Yes, sacrifice some return: ESG has, famously, been marketed as a way for investors to do well by doing good. Soll refers to a book published in the 1980s, which “showed that ESG considerations [or, rather, earlier forms of “socially responsible” investing] bring higher returns over longer periods of time.” However, more recent evidence is at best mixed. (That’s being kind: Although, to be fair, there are other data that can be read in different ways.) But even assuming for the sake of argument that ESG can deliver sustainable outperformance, the way that markets work will, logically, mean that that will cease to be the case as the ESG advantage is “priced in.”

Meanwhile, Aswath Damodaran, a professor at New York University’s Stern School of Business, has described ESG as space for “useful idiots” and “feckless knaves.” Harsh, if accurate, words. It’s worth reading this, this, and this to see his reasoning, which dismantles much of the economic and, indeed, “moral” case for ESG: Investors may not do well, and (even by their standards) they may not do much “good” either.

Damodaran highlights the way that ESG has become an attractive feeding ground for rent seekers. Then again, many faiths, philosophies, or moral codes have been a source of rich pickings for the unscrupulous—think of the peddlers of Christian relics who did so well in the Middle Ages. Of itself, that does not necessarily discredit the underlying beliefs, but with ESG it comes very, very close.

Damodaran:

I believe that ESG is, at its core, a feel-good scam that is enriching consultants, measurement services and fund managers, while doing close to nothing for the businesses and investors it claims to help, and even less for society.

Back to Soll:

[A]ttempts by conservative politicians to block ESG investments go against the basic principles of democracy and capitalism by which we have the right to spend and invest money according to personal choice, religious and moral freedom, and pursuit of the national interest through legislative consensus, all of which are fundamental to free societies and free markets.

On the contrary, the attempts by elected politicians in red states to insist that political decisions should be taken by those elected to do so, rather than by a murky, ever-shifting coalition of businesspeople, activists, investment managers, Wall Street opportunists, and who knows who else, is profoundly democratic. The problem is not that ESG is being subject to political criticism, but that it has still not had enough of it.

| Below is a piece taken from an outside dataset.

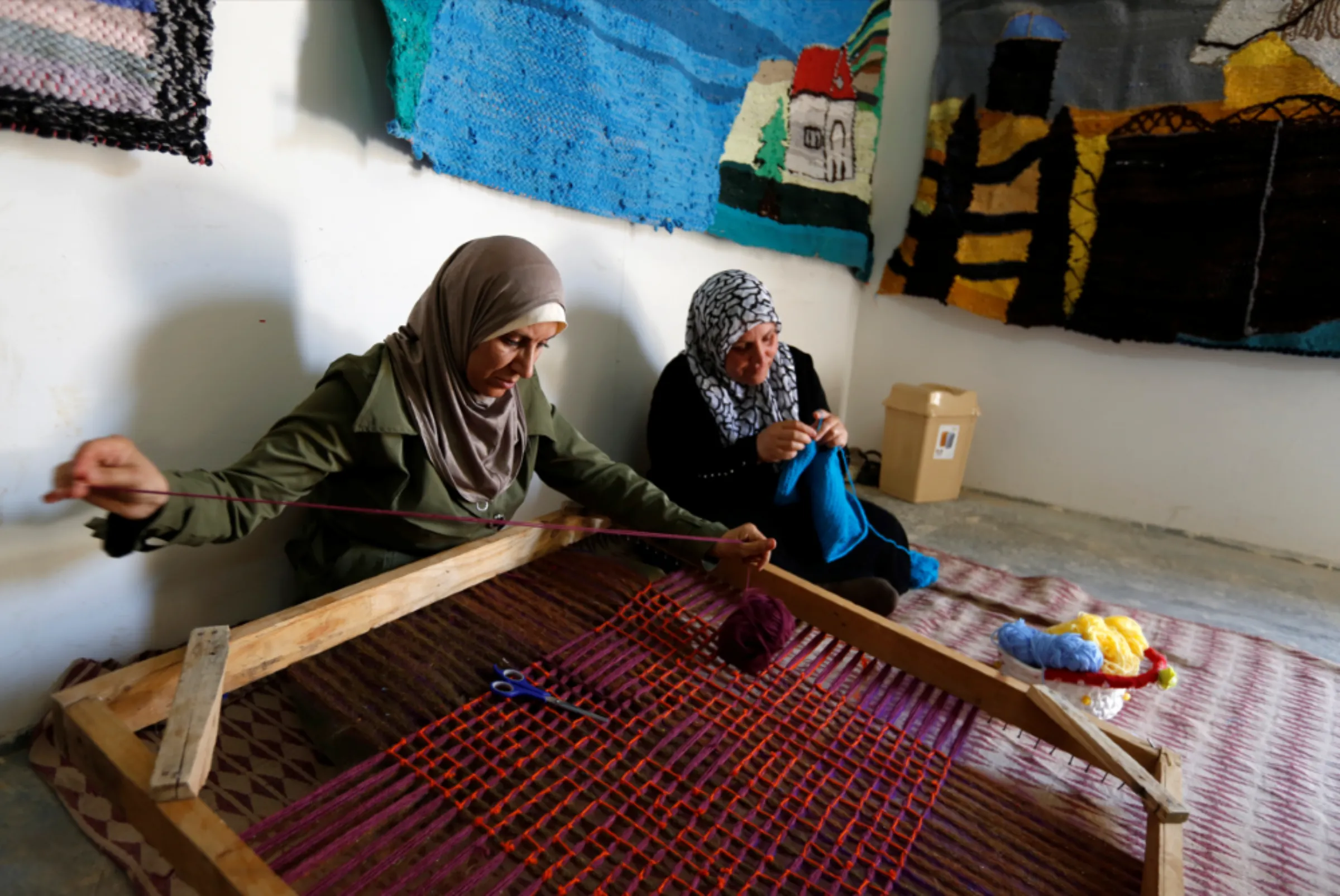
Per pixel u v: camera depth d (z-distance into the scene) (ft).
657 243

And yes, of course, if investors want to invest in ESG funds, or funds that reject “sin” stocks, or any other funds in which non-pecuniary factors play a role in the investment process, they should be able to do so, but investors who want nothing to with ESG or stakeholderism should also be able to invest according to their principles, too. However, the latter may find their choice increasingly constrained, albeit perhaps only indirectly, if the clout of the large institutional investors who have embraced ESG, reinforced by the subtler power of the proxy advisory “duopoly,” pushes more and more companies down a progressive pathway.